Zu ihrem Entsetzen sah sie Jared nicken. Er griff nach der Laterne, die Daemon auf der Grabplatte abgestellt hatte und setzte ergeben einen Fuß vor den anderen. In der Mitte zwischen den beiden Fronten blieb er stehen. Ihr war, als könnte sie seinen schnellen Herzschlag durch ihre eigenen Adern donnern hören.

Ihr Dieb bückte sich, um die Laterne abzustellen und legte in der gleichen Bewegung das einstmals silberne Kästchen vor sich auf den Fußboden. Dann richtete er sich auf und fixierte den Herzog mit seinen Blicken.

Gerard de Sansciel, Herzog von Brest nickte majestätisch und triumphierend. Absolute Stille herrschte in der Basilica. Dannielle wagte kaum zu atmen. Ihr Blick heftete sich irritiert auf Jareds rechte Hand, die er auf seinen Rücken gelegt hatte. Für Daemon bestimmt, wiederholten seine Finger eine hastige, eindringliche Abfolge geheimer Zeichen.

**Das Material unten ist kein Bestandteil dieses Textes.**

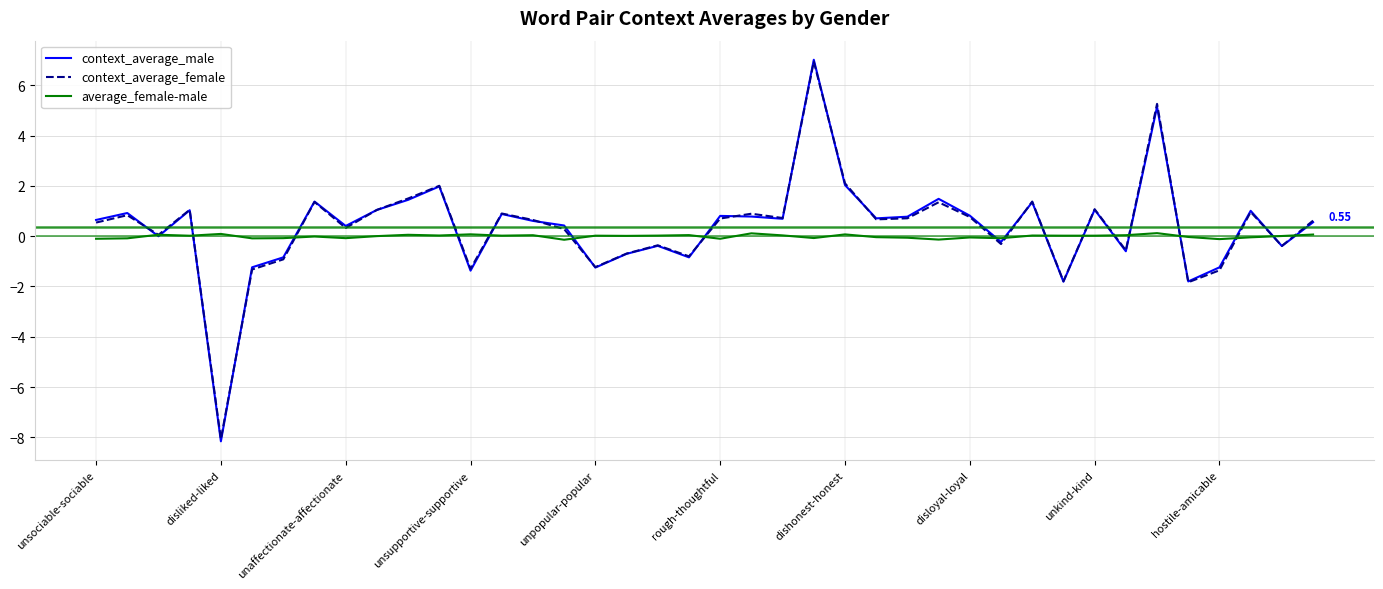

How many interior local valleys does the context_average_male series have?

13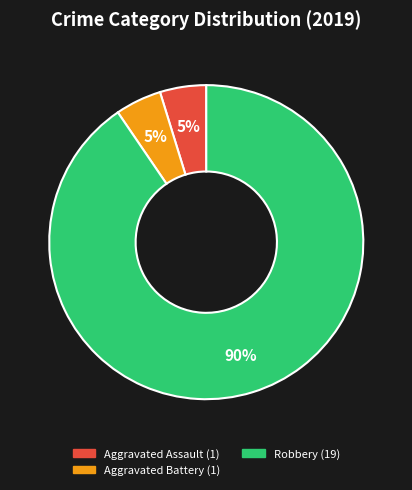

Is there any slice that represents more than half of the pie?

Yes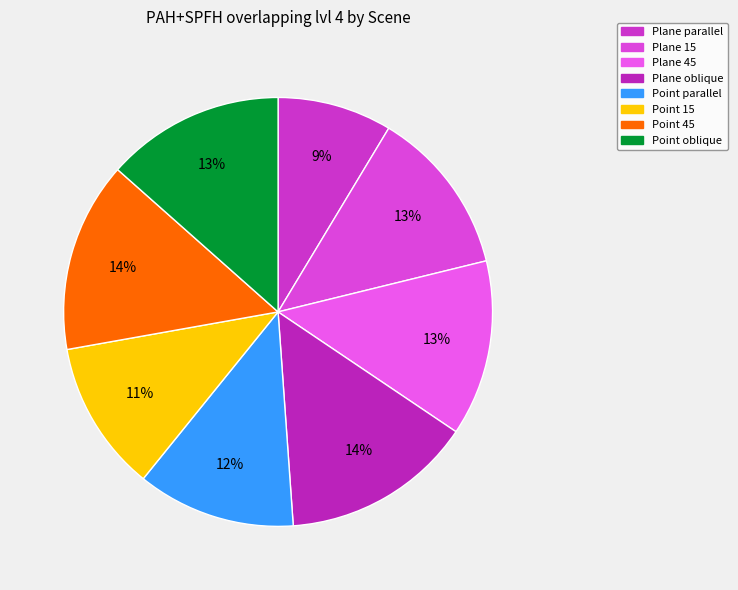

Between Plane oblique and Point 45, which is larger?

Plane oblique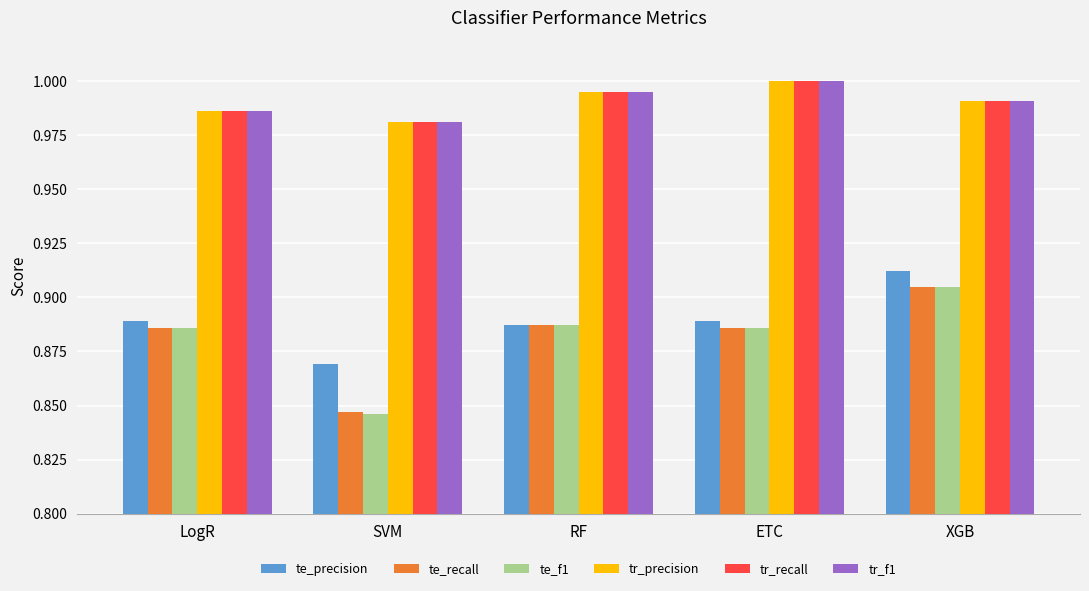

What is the total value across all series at ETC?

5.7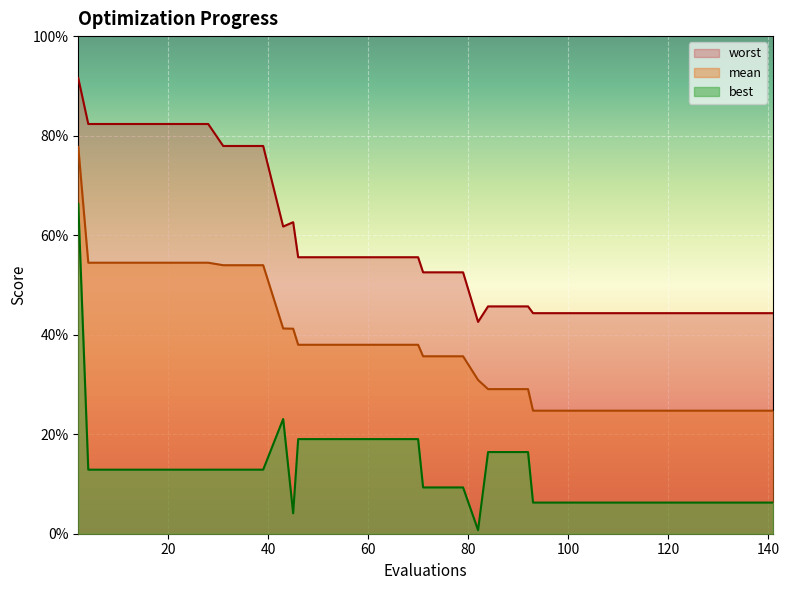

What is the value of the worst point at the 5th from the left?

0.8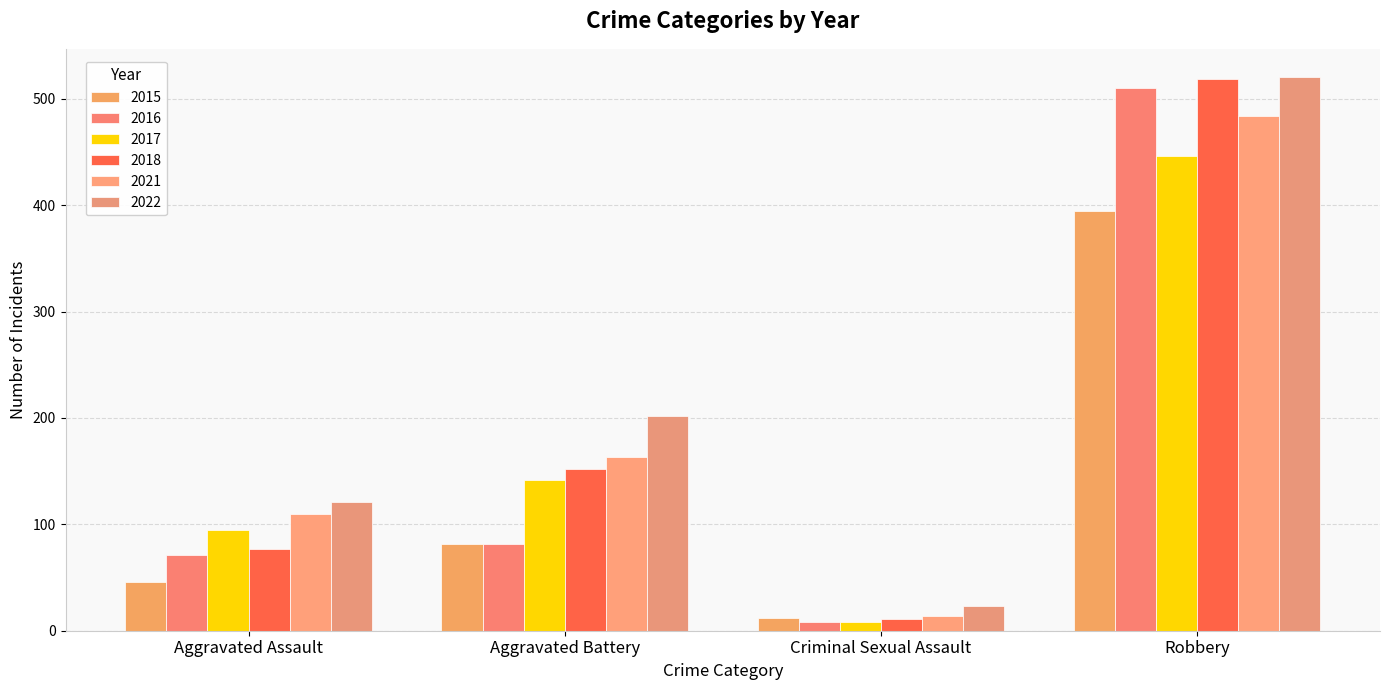

What is the sum of the 2022 values at Aggravated Assault and Robbery?

642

Mit einem heftigem Ruck stieß der Herzog Lucida von sich, sodass sie in Richtung Freiheit stolperte, direkt in die Arme, die Jared für sie ausbreitete.

Nur noch zehn Schritte. Nur noch fünf. Drei.

Dannielle hörte Daemons flüsternde Stimme in ihrem Ohr und verstand die Worte, die er sagte, in ihrem von Angst umnebelten Bewusstsein doch nur kaum. Was sie verstand war, dass sie schreien sollte. Eine Ablenkung. Jetzt.